Task instructions: Reproduce verbatim every line of the records below, from the very first line through the line containing "scientific name: Larrea tridentata", including that final line.

Available data:
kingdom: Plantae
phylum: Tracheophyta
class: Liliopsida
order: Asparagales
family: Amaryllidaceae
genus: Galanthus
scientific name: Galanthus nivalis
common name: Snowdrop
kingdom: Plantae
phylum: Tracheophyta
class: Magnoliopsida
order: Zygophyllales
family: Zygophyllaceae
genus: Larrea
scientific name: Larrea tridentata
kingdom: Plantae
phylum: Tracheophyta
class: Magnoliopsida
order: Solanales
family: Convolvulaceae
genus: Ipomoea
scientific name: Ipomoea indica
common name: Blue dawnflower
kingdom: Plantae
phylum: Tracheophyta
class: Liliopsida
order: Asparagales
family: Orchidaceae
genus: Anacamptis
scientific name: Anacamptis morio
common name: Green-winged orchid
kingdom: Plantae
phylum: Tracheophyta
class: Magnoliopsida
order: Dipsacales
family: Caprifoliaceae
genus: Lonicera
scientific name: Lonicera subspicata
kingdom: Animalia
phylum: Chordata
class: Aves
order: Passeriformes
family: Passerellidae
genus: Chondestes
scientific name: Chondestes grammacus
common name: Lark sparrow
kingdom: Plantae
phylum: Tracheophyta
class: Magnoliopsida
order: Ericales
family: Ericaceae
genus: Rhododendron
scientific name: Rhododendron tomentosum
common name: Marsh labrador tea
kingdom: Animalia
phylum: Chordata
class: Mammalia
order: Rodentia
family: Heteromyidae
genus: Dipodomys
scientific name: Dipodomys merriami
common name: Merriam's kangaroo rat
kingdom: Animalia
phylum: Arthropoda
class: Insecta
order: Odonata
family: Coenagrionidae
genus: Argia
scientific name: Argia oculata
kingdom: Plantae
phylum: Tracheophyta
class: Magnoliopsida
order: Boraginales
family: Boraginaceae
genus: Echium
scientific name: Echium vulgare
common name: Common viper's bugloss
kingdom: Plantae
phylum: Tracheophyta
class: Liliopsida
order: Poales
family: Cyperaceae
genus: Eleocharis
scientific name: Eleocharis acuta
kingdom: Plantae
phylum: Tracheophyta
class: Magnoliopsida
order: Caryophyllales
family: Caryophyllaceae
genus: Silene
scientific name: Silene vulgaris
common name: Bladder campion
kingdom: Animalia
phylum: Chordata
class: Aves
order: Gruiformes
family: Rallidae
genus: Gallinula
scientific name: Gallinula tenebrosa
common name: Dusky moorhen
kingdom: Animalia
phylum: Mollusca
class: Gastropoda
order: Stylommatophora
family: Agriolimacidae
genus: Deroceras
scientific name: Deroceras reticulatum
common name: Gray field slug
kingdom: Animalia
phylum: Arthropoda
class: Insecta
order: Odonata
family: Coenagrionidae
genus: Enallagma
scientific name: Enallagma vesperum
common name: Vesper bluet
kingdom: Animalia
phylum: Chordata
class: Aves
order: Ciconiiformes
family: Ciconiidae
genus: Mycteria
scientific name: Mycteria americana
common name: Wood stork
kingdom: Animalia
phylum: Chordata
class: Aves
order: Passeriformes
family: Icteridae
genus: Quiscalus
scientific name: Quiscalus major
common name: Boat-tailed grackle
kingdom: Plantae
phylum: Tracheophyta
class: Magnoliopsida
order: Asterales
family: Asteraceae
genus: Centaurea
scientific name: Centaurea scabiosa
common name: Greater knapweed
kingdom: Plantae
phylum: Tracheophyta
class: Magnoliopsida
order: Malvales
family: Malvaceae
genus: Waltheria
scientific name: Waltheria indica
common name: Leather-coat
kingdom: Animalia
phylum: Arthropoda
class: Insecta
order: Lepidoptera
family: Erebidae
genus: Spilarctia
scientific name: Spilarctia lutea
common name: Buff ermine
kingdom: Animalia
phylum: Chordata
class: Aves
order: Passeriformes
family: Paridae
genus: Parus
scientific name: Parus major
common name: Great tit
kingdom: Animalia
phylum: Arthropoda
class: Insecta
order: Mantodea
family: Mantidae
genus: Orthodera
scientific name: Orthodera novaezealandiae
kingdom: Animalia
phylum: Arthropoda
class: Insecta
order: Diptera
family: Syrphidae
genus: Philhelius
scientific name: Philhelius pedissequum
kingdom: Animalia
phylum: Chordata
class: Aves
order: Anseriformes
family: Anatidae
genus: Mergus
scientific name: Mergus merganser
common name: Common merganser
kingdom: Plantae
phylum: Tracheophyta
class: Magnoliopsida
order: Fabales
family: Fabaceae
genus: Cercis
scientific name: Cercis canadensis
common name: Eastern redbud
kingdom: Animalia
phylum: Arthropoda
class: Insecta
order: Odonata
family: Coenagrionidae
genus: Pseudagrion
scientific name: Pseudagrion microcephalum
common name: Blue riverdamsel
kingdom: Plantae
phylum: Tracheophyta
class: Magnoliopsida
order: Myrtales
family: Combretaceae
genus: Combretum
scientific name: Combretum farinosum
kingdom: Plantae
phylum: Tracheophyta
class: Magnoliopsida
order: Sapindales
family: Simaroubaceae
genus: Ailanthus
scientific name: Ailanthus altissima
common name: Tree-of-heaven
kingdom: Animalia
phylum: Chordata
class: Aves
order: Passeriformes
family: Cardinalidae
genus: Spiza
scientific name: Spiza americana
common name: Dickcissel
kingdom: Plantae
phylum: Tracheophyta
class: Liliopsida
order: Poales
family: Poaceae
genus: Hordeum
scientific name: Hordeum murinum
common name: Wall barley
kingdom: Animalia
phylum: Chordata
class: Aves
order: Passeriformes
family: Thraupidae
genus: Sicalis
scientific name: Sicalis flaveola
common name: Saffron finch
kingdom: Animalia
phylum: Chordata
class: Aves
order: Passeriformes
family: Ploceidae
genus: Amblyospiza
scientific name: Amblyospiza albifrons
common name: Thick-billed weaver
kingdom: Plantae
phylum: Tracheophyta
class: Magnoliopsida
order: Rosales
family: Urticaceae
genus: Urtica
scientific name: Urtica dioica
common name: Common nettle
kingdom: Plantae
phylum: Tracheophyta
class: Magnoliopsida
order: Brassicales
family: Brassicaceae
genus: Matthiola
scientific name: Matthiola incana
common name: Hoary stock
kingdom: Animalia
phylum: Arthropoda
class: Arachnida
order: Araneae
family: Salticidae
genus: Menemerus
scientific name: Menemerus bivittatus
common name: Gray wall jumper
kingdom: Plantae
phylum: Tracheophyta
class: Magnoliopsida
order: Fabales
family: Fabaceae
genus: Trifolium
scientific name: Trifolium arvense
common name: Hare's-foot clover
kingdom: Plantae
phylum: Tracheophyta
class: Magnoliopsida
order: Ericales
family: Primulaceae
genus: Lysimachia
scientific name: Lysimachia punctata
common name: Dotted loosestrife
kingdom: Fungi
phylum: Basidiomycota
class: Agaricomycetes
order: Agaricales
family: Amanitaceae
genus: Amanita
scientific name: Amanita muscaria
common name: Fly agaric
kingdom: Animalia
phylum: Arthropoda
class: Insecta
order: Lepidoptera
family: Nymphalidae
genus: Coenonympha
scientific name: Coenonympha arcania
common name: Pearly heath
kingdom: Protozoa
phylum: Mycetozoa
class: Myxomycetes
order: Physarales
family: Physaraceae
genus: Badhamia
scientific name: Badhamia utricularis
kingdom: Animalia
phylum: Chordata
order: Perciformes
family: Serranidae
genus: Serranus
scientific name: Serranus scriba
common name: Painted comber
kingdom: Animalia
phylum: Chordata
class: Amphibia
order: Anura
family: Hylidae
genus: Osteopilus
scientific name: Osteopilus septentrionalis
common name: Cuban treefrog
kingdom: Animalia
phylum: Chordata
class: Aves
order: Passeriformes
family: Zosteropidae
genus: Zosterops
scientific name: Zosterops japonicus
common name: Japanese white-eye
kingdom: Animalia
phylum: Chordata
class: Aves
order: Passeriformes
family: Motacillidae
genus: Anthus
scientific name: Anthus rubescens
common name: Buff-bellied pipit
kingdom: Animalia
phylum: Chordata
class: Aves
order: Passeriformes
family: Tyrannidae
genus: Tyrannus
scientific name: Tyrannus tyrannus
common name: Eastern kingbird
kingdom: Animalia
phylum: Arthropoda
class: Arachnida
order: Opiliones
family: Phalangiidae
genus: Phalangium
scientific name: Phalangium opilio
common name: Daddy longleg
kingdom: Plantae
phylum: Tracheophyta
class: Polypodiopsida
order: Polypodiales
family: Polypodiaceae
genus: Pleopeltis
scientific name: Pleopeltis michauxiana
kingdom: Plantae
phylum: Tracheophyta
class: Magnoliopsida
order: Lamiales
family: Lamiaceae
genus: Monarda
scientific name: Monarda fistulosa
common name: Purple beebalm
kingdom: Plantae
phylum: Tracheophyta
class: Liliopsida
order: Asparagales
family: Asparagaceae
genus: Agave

Expected answer:
kingdom: Plantae
phylum: Tracheophyta
class: Liliopsida
order: Asparagales
family: Amaryllidaceae
genus: Galanthus
scientific name: Galanthus nivalis
common name: Snowdrop
kingdom: Plantae
phylum: Tracheophyta
class: Magnoliopsida
order: Zygophyllales
family: Zygophyllaceae
genus: Larrea
scientific name: Larrea tridentata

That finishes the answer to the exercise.